**Problem description:**
When the line containing "right knee: (233, 414)" appears in the entries below, begin printing there and stop after the line containing "right knee: (158, 406)"; print each of those lines exactly and no other line.

[Images with localized body landmarks]
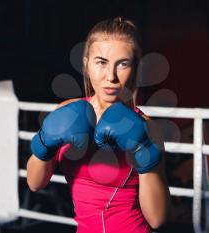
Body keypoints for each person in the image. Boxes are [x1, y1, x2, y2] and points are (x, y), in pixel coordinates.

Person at [26, 17, 170, 233]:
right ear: (86, 64)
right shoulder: (68, 112)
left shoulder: (146, 127)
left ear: (136, 68)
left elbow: (157, 219)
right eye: (101, 62)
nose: (110, 77)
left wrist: (143, 152)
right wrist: (44, 142)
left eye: (122, 64)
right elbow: (35, 183)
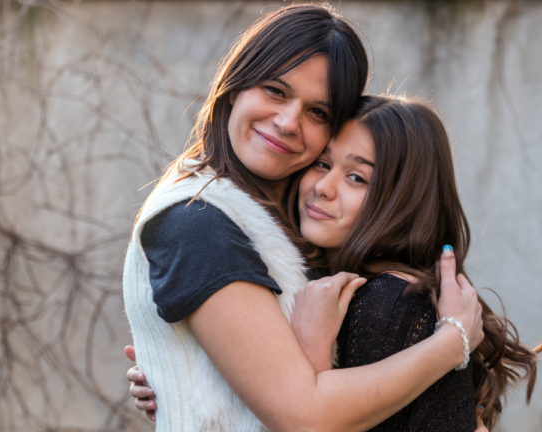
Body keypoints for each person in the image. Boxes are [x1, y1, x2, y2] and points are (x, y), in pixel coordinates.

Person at [122, 5, 484, 432]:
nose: (287, 122)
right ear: (236, 85)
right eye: (275, 90)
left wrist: (192, 374)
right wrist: (451, 342)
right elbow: (304, 416)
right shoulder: (199, 222)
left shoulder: (302, 235)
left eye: (318, 113)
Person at [127, 95, 542, 430]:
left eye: (357, 178)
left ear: (404, 200)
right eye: (323, 164)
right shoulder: (346, 287)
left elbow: (313, 422)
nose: (324, 188)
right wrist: (188, 381)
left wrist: (312, 351)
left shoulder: (387, 303)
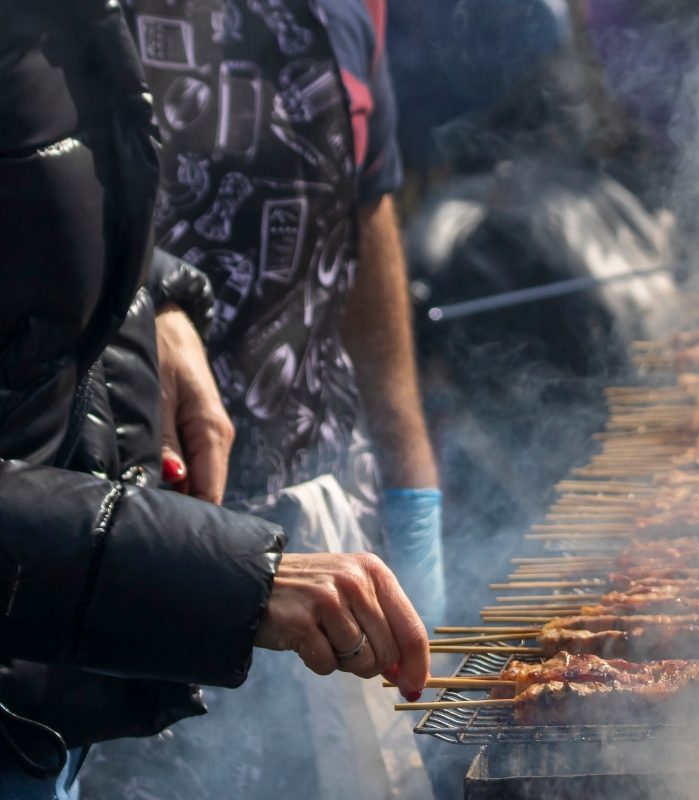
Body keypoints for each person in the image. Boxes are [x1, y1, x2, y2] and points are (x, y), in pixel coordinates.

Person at [0, 2, 429, 797]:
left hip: (204, 576)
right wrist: (227, 577)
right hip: (117, 599)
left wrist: (149, 298)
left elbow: (366, 208)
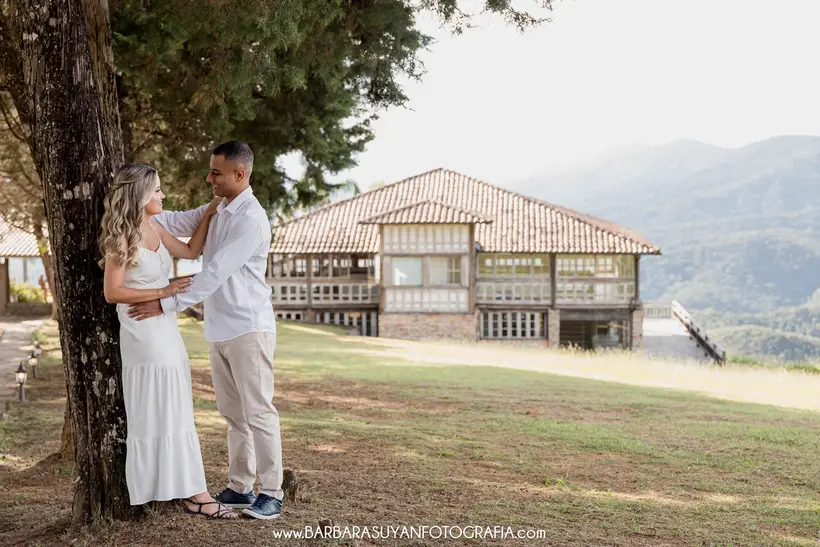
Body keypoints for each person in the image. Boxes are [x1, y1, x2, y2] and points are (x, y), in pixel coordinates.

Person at [127, 141, 284, 520]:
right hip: (220, 329)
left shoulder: (251, 220)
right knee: (233, 414)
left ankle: (272, 492)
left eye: (216, 173)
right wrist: (132, 209)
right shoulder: (219, 207)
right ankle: (240, 487)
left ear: (239, 174)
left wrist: (165, 302)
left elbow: (214, 273)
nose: (208, 178)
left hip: (249, 327)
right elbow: (174, 221)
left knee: (258, 412)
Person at [99, 164, 236, 519]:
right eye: (157, 190)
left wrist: (208, 213)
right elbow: (113, 292)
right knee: (158, 406)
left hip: (166, 328)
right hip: (142, 331)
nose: (162, 195)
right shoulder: (121, 237)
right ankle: (191, 492)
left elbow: (191, 251)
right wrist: (163, 291)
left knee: (176, 406)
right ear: (140, 194)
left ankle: (189, 489)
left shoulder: (156, 226)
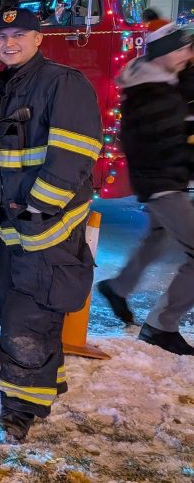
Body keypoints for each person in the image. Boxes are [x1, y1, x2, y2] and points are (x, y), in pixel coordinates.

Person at [0, 8, 102, 443]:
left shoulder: (61, 82)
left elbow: (74, 152)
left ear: (38, 38)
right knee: (22, 308)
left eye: (18, 34)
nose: (8, 43)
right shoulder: (10, 86)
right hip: (18, 228)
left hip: (42, 229)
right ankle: (44, 384)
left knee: (26, 319)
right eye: (1, 36)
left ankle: (19, 411)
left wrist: (38, 209)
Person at [97, 22, 194, 355]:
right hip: (163, 182)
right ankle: (161, 326)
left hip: (163, 180)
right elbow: (161, 143)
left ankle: (118, 286)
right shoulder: (152, 94)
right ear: (164, 53)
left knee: (159, 236)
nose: (187, 54)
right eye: (182, 49)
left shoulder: (159, 82)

**Output for this task:**
right knee: (233, 414)
left ankle: (272, 492)
left eye: (216, 173)
right wrist: (132, 209)
right shoulder: (219, 207)
right ankle: (240, 487)
left ear: (239, 174)
left wrist: (165, 302)
left elbow: (214, 273)
nose: (208, 178)
left hip: (249, 327)
right elbow: (174, 221)
left knee: (258, 412)
Person at [99, 164, 236, 519]:
right eye: (157, 190)
left wrist: (208, 213)
right elbow: (113, 292)
right knee: (158, 406)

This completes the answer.